[Stored data]
* * * * * * * * *

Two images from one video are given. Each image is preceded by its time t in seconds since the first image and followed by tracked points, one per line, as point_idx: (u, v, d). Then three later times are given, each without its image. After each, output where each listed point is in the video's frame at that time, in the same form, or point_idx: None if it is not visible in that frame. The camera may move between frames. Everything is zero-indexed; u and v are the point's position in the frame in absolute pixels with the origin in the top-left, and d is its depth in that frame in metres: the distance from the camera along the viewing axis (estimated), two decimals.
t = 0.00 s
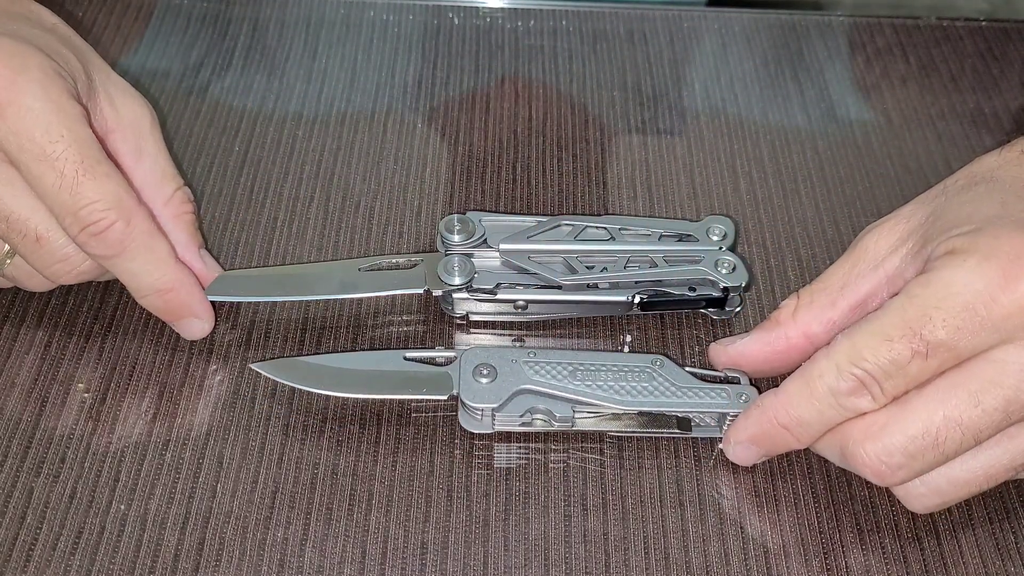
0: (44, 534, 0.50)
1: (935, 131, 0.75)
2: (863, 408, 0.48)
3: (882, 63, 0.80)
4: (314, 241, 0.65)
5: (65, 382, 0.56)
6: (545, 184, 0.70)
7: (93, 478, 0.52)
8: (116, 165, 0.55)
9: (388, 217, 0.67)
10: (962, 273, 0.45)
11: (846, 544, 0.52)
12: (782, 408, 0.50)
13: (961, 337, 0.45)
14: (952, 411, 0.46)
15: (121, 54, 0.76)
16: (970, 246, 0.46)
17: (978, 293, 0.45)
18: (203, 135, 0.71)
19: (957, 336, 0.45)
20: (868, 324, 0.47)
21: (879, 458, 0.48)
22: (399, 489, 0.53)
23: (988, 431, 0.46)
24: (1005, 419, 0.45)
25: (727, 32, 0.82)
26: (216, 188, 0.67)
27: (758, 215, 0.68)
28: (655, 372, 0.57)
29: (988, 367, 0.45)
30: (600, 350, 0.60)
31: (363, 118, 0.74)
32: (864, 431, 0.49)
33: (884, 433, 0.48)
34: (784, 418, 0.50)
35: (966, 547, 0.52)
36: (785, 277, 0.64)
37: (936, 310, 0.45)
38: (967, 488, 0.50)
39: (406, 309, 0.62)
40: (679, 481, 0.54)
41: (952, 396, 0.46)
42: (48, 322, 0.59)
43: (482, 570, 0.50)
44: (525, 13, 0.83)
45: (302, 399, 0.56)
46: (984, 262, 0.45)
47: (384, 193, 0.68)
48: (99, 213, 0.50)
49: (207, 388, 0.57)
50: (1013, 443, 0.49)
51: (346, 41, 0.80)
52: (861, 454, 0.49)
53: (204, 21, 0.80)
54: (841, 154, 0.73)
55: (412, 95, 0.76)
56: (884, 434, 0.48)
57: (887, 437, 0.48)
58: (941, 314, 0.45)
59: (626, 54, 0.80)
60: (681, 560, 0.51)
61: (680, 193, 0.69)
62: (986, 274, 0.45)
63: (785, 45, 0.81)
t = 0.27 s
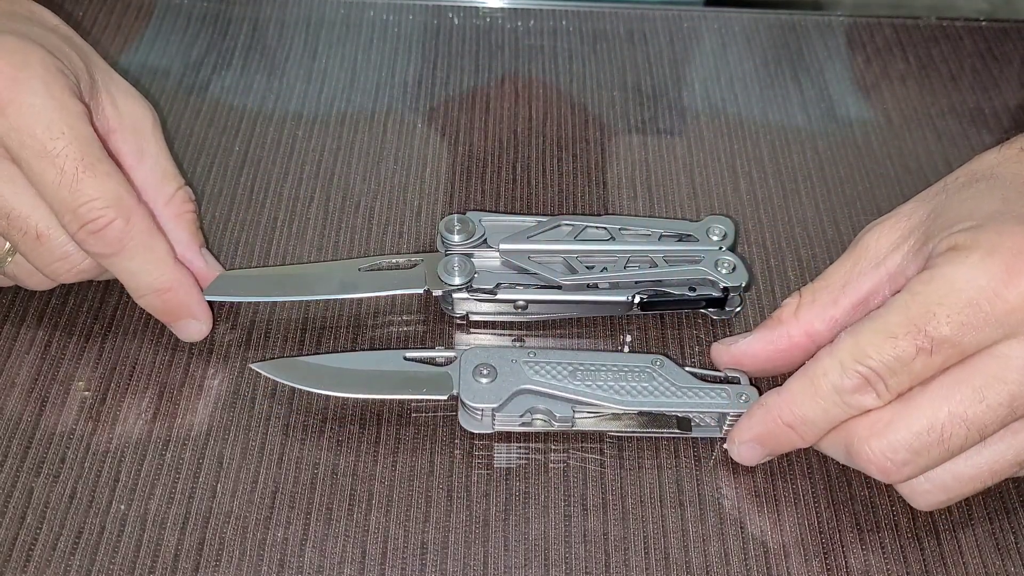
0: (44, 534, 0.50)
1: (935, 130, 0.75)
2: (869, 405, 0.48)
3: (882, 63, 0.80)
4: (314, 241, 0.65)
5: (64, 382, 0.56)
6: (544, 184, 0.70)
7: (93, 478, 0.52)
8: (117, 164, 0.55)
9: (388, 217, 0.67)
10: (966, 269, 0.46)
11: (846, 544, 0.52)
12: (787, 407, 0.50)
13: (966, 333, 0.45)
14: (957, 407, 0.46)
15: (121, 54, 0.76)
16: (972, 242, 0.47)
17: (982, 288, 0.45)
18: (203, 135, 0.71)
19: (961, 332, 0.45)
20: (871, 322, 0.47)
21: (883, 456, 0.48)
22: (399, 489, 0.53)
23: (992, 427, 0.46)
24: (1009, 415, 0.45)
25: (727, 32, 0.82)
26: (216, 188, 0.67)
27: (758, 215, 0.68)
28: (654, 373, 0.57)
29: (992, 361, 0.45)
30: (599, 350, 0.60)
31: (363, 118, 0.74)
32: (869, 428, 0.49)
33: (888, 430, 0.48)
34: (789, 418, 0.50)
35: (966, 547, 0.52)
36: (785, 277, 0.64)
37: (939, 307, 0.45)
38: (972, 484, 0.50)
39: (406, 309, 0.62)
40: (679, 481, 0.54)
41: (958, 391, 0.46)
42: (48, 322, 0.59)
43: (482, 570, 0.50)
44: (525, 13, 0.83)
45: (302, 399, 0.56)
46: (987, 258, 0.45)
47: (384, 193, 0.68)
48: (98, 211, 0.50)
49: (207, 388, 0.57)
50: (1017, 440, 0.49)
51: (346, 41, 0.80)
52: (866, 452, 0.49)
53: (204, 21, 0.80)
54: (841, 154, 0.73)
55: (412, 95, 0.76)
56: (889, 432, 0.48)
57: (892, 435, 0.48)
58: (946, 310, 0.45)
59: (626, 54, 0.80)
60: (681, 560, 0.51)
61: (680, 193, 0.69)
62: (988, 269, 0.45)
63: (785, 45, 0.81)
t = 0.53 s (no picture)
0: (44, 534, 0.50)
1: (935, 131, 0.75)
2: (869, 405, 0.48)
3: (882, 63, 0.80)
4: (314, 241, 0.65)
5: (65, 382, 0.56)
6: (544, 184, 0.70)
7: (92, 478, 0.52)
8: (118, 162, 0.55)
9: (388, 217, 0.67)
10: (967, 271, 0.46)
11: (846, 544, 0.52)
12: (786, 406, 0.50)
13: (967, 334, 0.45)
14: (957, 409, 0.46)
15: (121, 54, 0.76)
16: (973, 244, 0.47)
17: (983, 290, 0.45)
18: (203, 135, 0.71)
19: (962, 334, 0.45)
20: (872, 322, 0.47)
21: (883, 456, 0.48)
22: (399, 489, 0.53)
23: (992, 428, 0.46)
24: (1009, 417, 0.45)
25: (727, 32, 0.82)
26: (216, 188, 0.67)
27: (758, 215, 0.68)
28: (654, 372, 0.57)
29: (992, 364, 0.45)
30: (599, 350, 0.60)
31: (363, 118, 0.74)
32: (869, 428, 0.49)
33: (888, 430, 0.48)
34: (788, 417, 0.50)
35: (967, 547, 0.52)
36: (785, 277, 0.64)
37: (941, 308, 0.45)
38: (973, 485, 0.50)
39: (406, 309, 0.62)
40: (679, 481, 0.54)
41: (958, 393, 0.46)
42: (48, 322, 0.59)
43: (482, 570, 0.50)
44: (525, 13, 0.83)
45: (302, 399, 0.56)
46: (988, 260, 0.45)
47: (384, 193, 0.68)
48: (102, 205, 0.50)
49: (207, 388, 0.57)
50: (1017, 441, 0.49)
51: (347, 41, 0.80)
52: (865, 452, 0.49)
53: (204, 21, 0.80)
54: (841, 154, 0.73)
55: (412, 95, 0.76)
56: (890, 432, 0.48)
57: (893, 435, 0.47)
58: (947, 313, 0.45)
59: (626, 54, 0.80)
60: (681, 560, 0.51)
61: (680, 193, 0.69)
62: (990, 271, 0.45)
63: (785, 45, 0.81)
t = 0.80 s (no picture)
0: (44, 534, 0.50)
1: (934, 131, 0.75)
2: (862, 406, 0.48)
3: (881, 63, 0.80)
4: (314, 241, 0.65)
5: (64, 383, 0.56)
6: (544, 184, 0.70)
7: (92, 478, 0.52)
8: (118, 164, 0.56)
9: (388, 217, 0.67)
10: (960, 273, 0.45)
11: (846, 544, 0.52)
12: (778, 406, 0.50)
13: (961, 335, 0.45)
14: (950, 410, 0.46)
15: (121, 54, 0.76)
16: (969, 246, 0.46)
17: (978, 292, 0.45)
18: (202, 135, 0.71)
19: (956, 335, 0.45)
20: (867, 323, 0.47)
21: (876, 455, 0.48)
22: (399, 489, 0.53)
23: (988, 430, 0.46)
24: (1004, 418, 0.45)
25: (727, 32, 0.82)
26: (215, 188, 0.67)
27: (758, 215, 0.68)
28: (649, 372, 0.57)
29: (984, 367, 0.45)
30: (599, 349, 0.60)
31: (363, 118, 0.74)
32: (863, 428, 0.49)
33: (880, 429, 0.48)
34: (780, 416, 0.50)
35: (966, 547, 0.52)
36: (785, 277, 0.64)
37: (934, 309, 0.45)
38: (966, 487, 0.50)
39: (406, 309, 0.62)
40: (679, 481, 0.54)
41: (952, 394, 0.46)
42: (48, 322, 0.59)
43: (482, 570, 0.50)
44: (525, 13, 0.83)
45: (302, 399, 0.56)
46: (983, 262, 0.45)
47: (384, 193, 0.68)
48: (103, 207, 0.50)
49: (207, 388, 0.57)
50: (1011, 444, 0.49)
51: (346, 41, 0.80)
52: (857, 452, 0.49)
53: (203, 21, 0.80)
54: (841, 154, 0.73)
55: (412, 95, 0.76)
56: (883, 432, 0.48)
57: (886, 435, 0.48)
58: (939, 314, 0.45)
59: (626, 54, 0.80)
60: (681, 560, 0.51)
61: (680, 193, 0.69)
62: (985, 273, 0.45)
63: (784, 45, 0.81)
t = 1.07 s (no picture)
0: (44, 534, 0.50)
1: (934, 131, 0.75)
2: (860, 405, 0.48)
3: (881, 63, 0.80)
4: (314, 241, 0.65)
5: (64, 383, 0.56)
6: (544, 184, 0.70)
7: (92, 478, 0.52)
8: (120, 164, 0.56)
9: (388, 217, 0.67)
10: (959, 272, 0.45)
11: (846, 544, 0.52)
12: (777, 405, 0.50)
13: (959, 334, 0.45)
14: (948, 409, 0.46)
15: (121, 54, 0.76)
16: (967, 245, 0.46)
17: (975, 291, 0.45)
18: (202, 135, 0.71)
19: (954, 334, 0.45)
20: (866, 322, 0.47)
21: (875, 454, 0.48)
22: (399, 489, 0.53)
23: (986, 429, 0.46)
24: (1002, 417, 0.45)
25: (727, 32, 0.82)
26: (215, 188, 0.67)
27: (757, 215, 0.68)
28: (647, 372, 0.57)
29: (983, 366, 0.45)
30: (599, 349, 0.60)
31: (363, 118, 0.74)
32: (861, 427, 0.49)
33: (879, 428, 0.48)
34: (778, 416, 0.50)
35: (966, 547, 0.52)
36: (785, 277, 0.64)
37: (933, 308, 0.45)
38: (964, 486, 0.50)
39: (406, 309, 0.62)
40: (679, 481, 0.54)
41: (950, 393, 0.46)
42: (48, 323, 0.59)
43: (482, 570, 0.50)
44: (526, 13, 0.83)
45: (302, 399, 0.56)
46: (982, 261, 0.45)
47: (384, 193, 0.68)
48: (104, 208, 0.50)
49: (207, 388, 0.57)
50: (1010, 443, 0.49)
51: (347, 41, 0.80)
52: (856, 451, 0.49)
53: (204, 21, 0.80)
54: (840, 154, 0.73)
55: (412, 95, 0.76)
56: (881, 431, 0.48)
57: (885, 434, 0.48)
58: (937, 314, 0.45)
59: (626, 54, 0.80)
60: (681, 559, 0.51)
61: (680, 192, 0.69)
62: (983, 272, 0.45)
63: (784, 45, 0.81)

* * * * * * * * *

• What is required: Using the records above, restate word for word the lines from the one with "21: (879, 458, 0.48)" through the one with "62: (986, 274, 0.45)", both included.

• Solution for this task:
21: (879, 458, 0.48)
22: (399, 489, 0.53)
23: (988, 431, 0.46)
24: (1005, 419, 0.45)
25: (727, 32, 0.82)
26: (216, 188, 0.67)
27: (758, 215, 0.68)
28: (655, 372, 0.57)
29: (988, 367, 0.45)
30: (600, 350, 0.60)
31: (363, 118, 0.74)
32: (864, 431, 0.49)
33: (884, 433, 0.48)
34: (784, 418, 0.50)
35: (966, 547, 0.52)
36: (785, 277, 0.64)
37: (936, 310, 0.45)
38: (967, 488, 0.50)
39: (406, 309, 0.62)
40: (679, 481, 0.54)
41: (952, 396, 0.46)
42: (48, 322, 0.59)
43: (482, 570, 0.50)
44: (525, 13, 0.83)
45: (302, 399, 0.56)
46: (984, 262, 0.45)
47: (384, 193, 0.68)
48: (99, 213, 0.50)
49: (207, 388, 0.57)
50: (1013, 443, 0.49)
51: (346, 41, 0.80)
52: (861, 454, 0.49)
53: (204, 21, 0.80)
54: (841, 154, 0.73)
55: (412, 95, 0.76)
56: (884, 434, 0.48)
57: (887, 437, 0.48)
58: (941, 314, 0.45)
59: (626, 54, 0.80)
60: (681, 560, 0.51)
61: (680, 193, 0.69)
62: (986, 274, 0.45)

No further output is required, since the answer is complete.